The sad fact is that sometimes these “extra” characters are simply a bone to be thrown at gamers. Few RPGs force the player to use certain characters at any given point, save the hero (Suikoden and FFVI are excellent exceptions). Players can simply find their favorites and stick with them through most of the game, ignoring other characters if they so choose.

Adding further insult, many games end when the “main party” becomes crow bait. What happened to everyone else? Did they just sit there and watch their friends be slaughtered? Shouldn’t they get a chance to have at the enemy and finish off that last orc who only has a few hit points left? Apparently not. They’re just extras.

Is there no end to the Insanity?

While this editorial can easily be aimed at most traditional RPGs (strategy/action RPGs are usually a different animal), there are some games that make efforts in the right direction.

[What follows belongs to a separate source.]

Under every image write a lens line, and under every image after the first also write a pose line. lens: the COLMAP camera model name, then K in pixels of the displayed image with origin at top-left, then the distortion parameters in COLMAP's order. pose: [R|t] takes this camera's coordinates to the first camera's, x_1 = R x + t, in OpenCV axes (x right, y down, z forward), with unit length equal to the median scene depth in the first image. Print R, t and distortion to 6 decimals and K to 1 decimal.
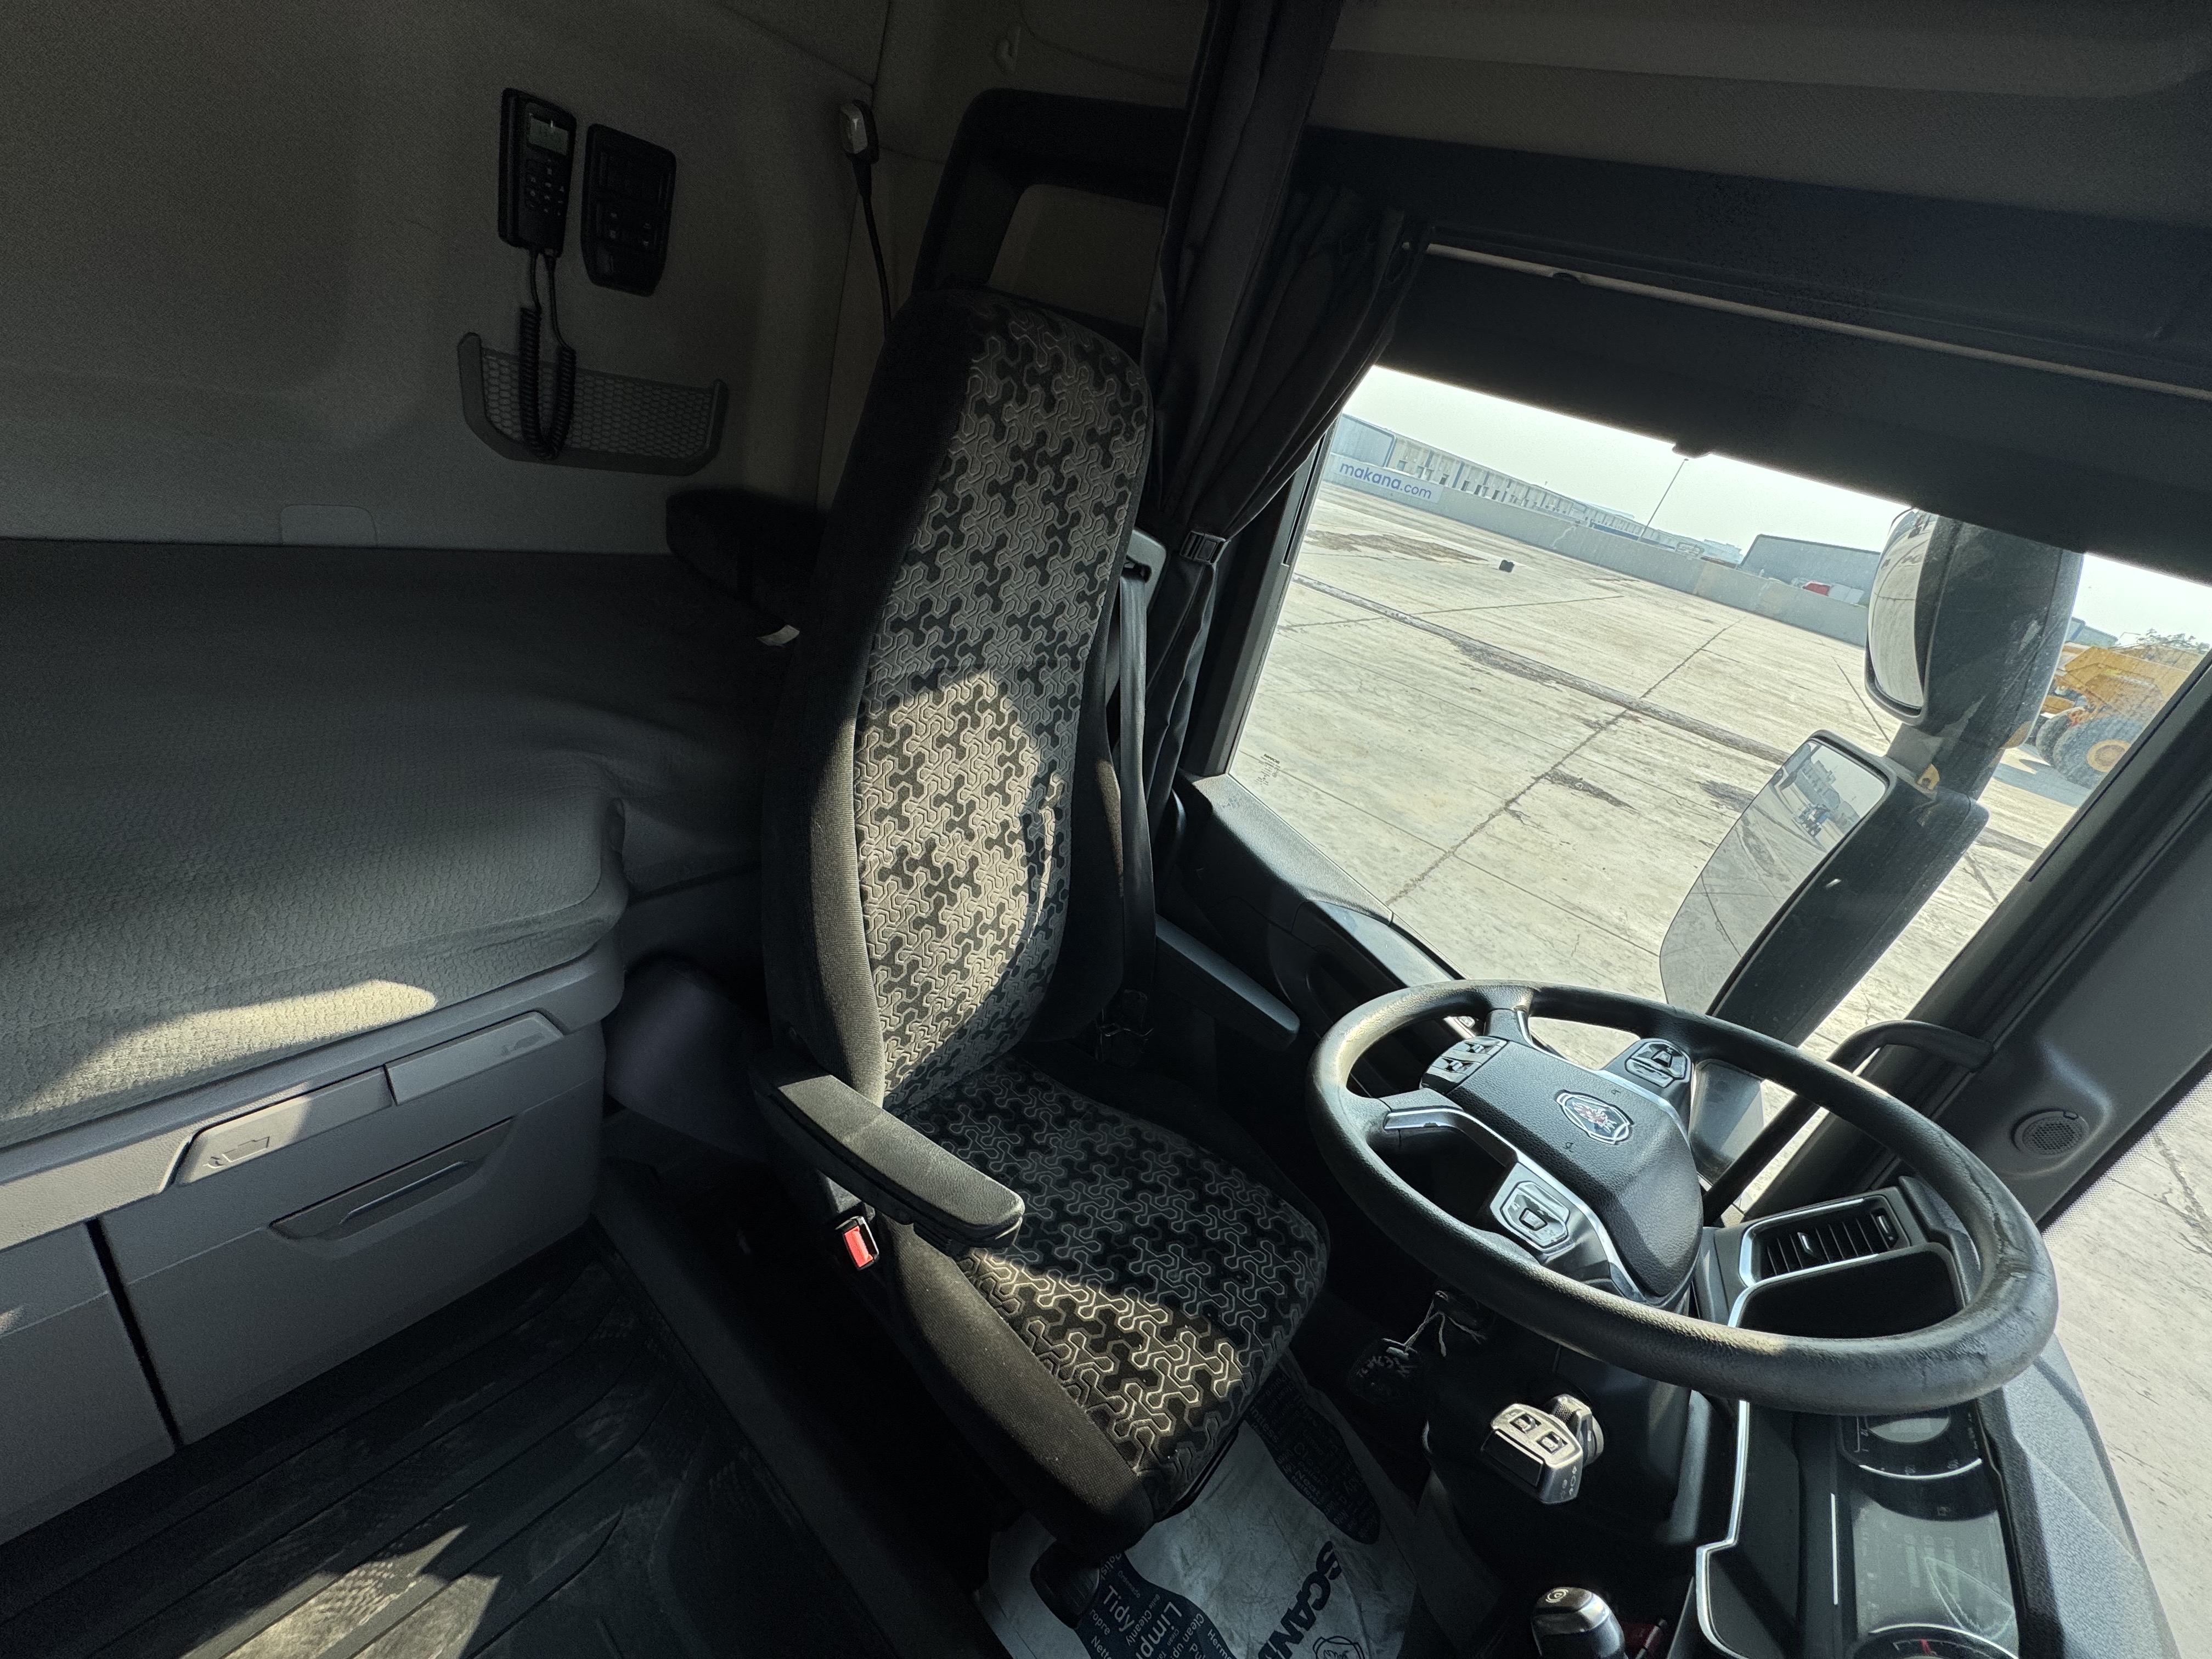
lens RADIAL K [[887.9, 0, 1110.0], [0, 887.9, 832.5], [0, 0, 1]] dist [0.000353, 0.000369]
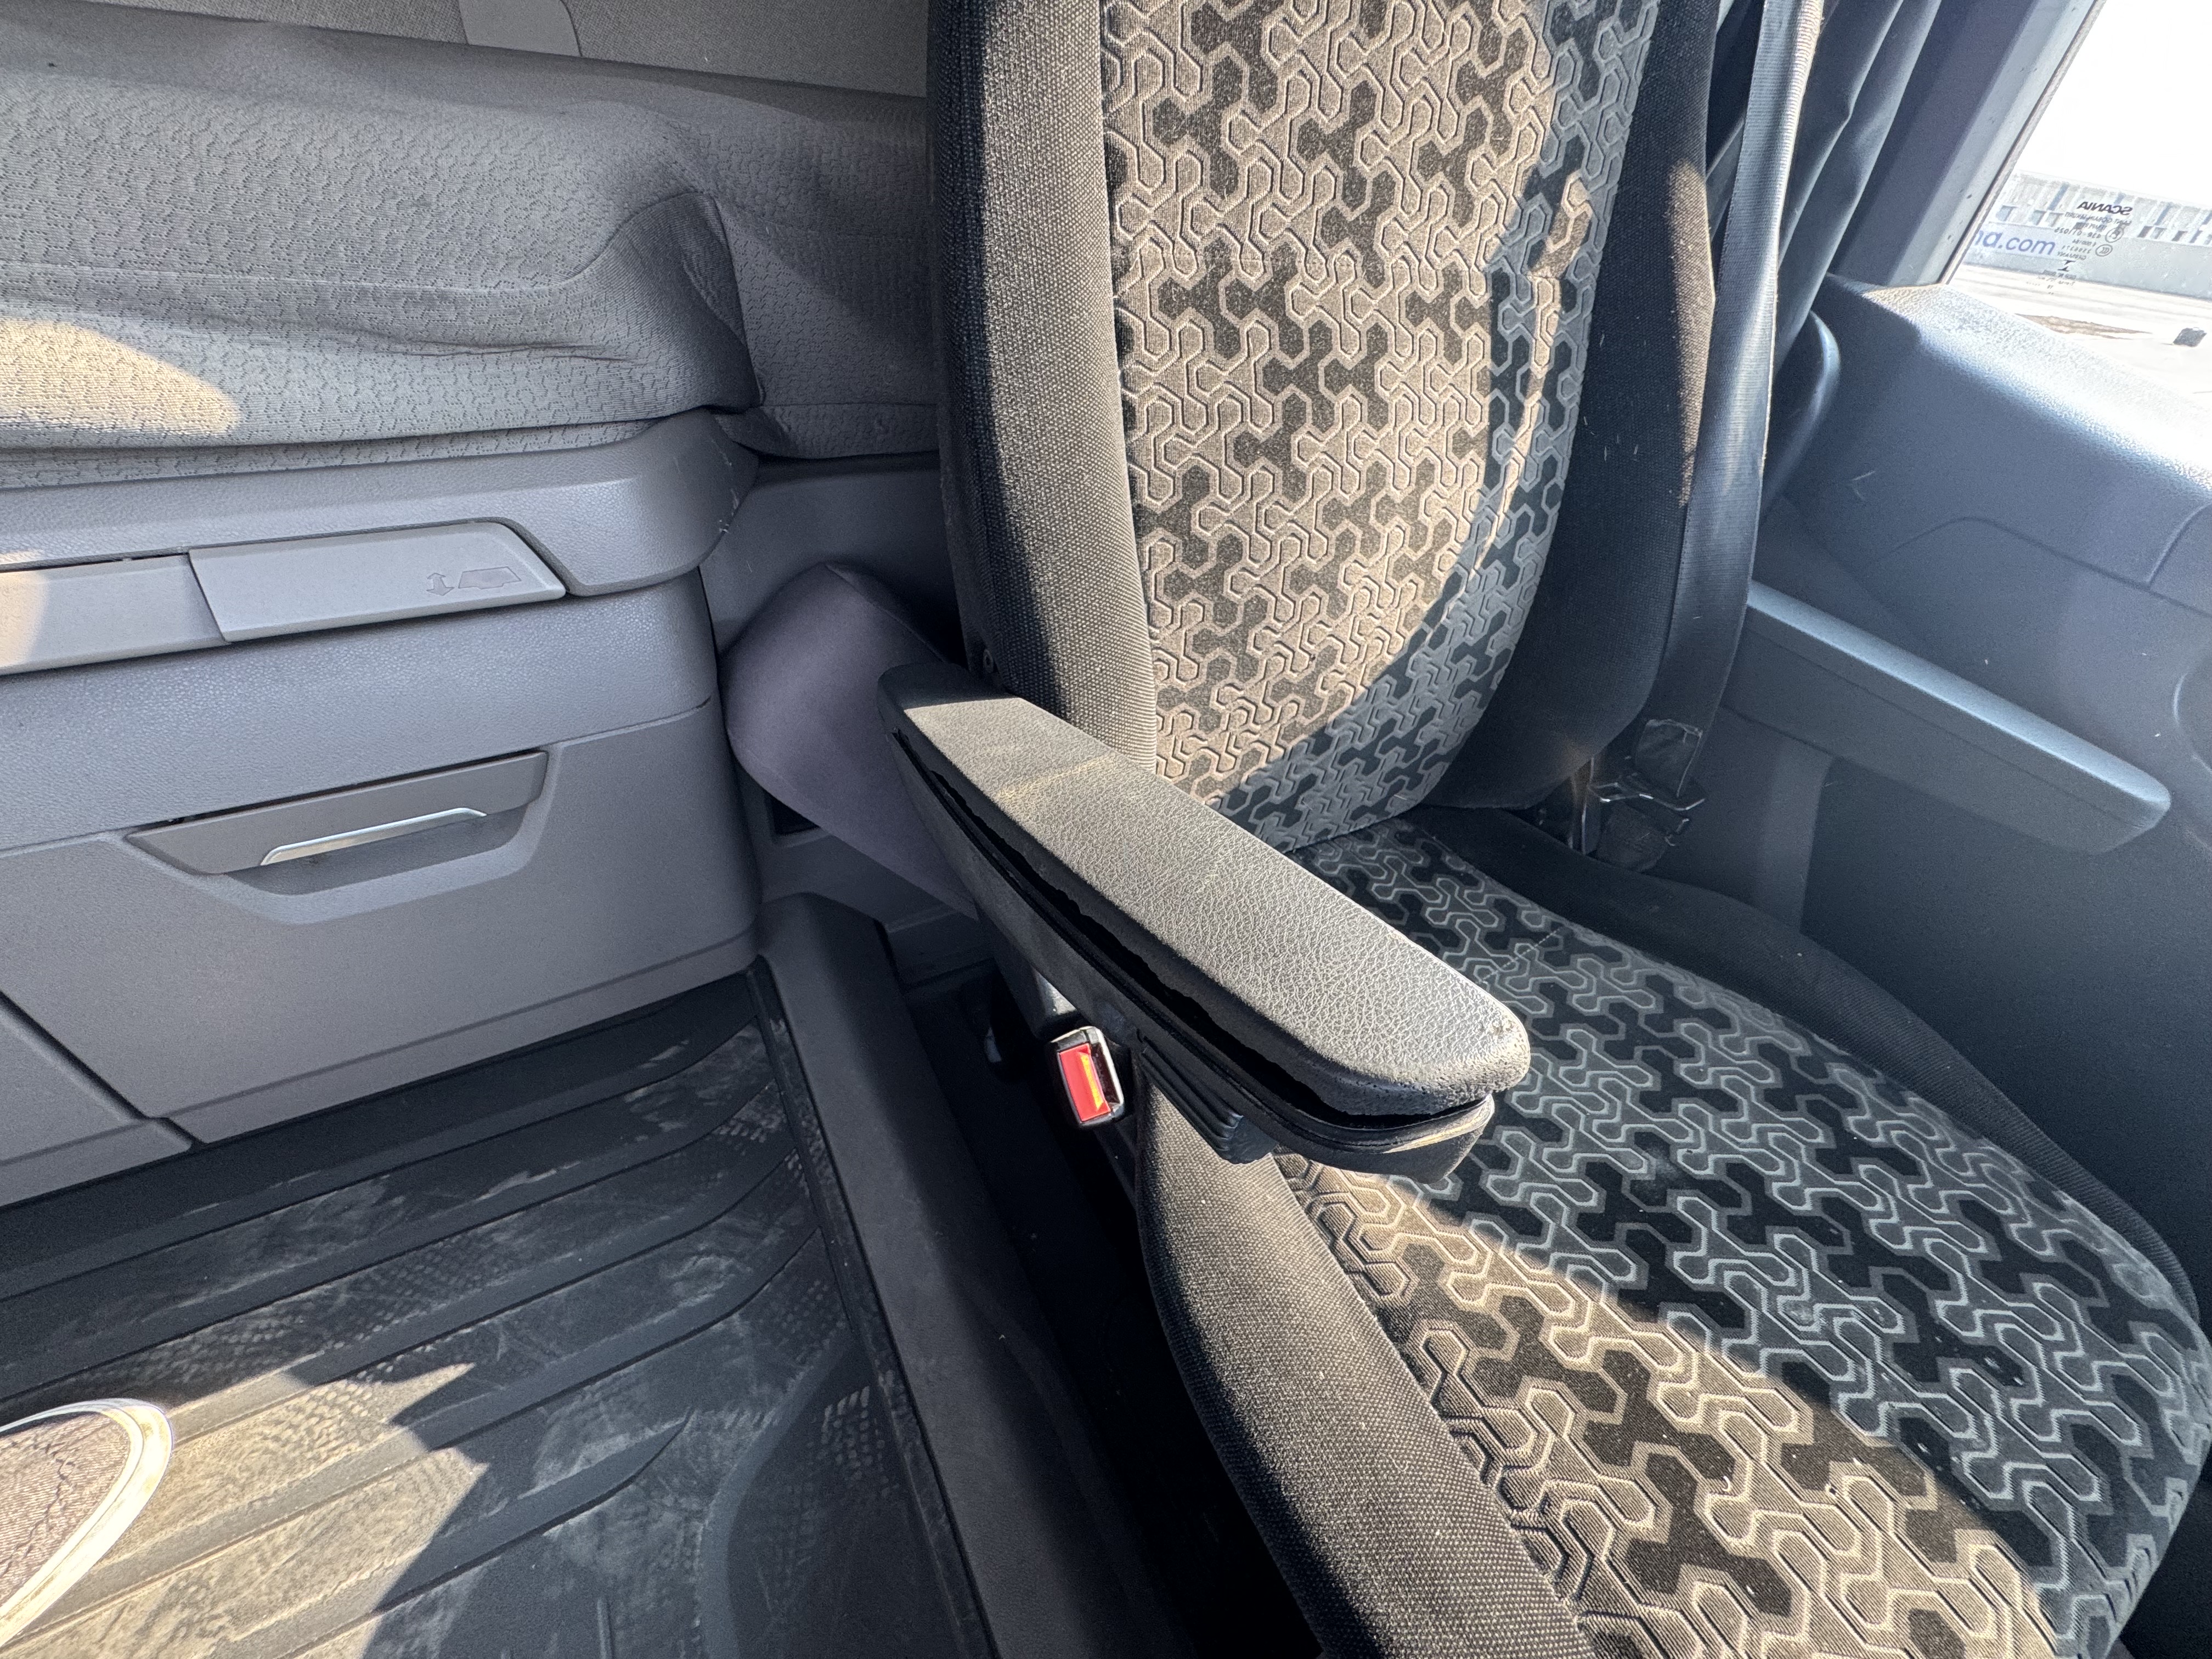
lens RADIAL K [[887.9, 0, 1110.0], [0, 887.9, 832.5], [0, 0, 1]] dist [0.000353, 0.000369]
pose [[0.915139, 0.099042, -0.390783, -0.078343], [-0.043136, 0.987844, 0.149346, 0.228261], [0.400824, -0.119815, 0.908287, 0.516143]]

FFX (and its knockoff LOTR: The Third Age) allows hot-swapping characters, thus solving some of the inherent questions but still not answering why only three could fight at a time. Suikoden (and to a lesser extent, Skies of Arcadia) brings a large cast into play who actually provide useful services. Shin Megami Tensei: Nocturne introduces more playable characters than any game should have and provides a plausible explanation for why only a few can be used at a time. The Bard’s Tale (recent) provides a believable reason for limiting the number of on-screen summons. Old-school RPGs often never even allowed for extra characters (Final Fantasy, Wizardry, The Bard’s Tale).

In the end, the call is relatively simple. If the world is being rocked to its very foundations, let’s have more characters than just the hero interested in saving it. Once we get those characters, let’s be able to play with them, all of them – at the same time.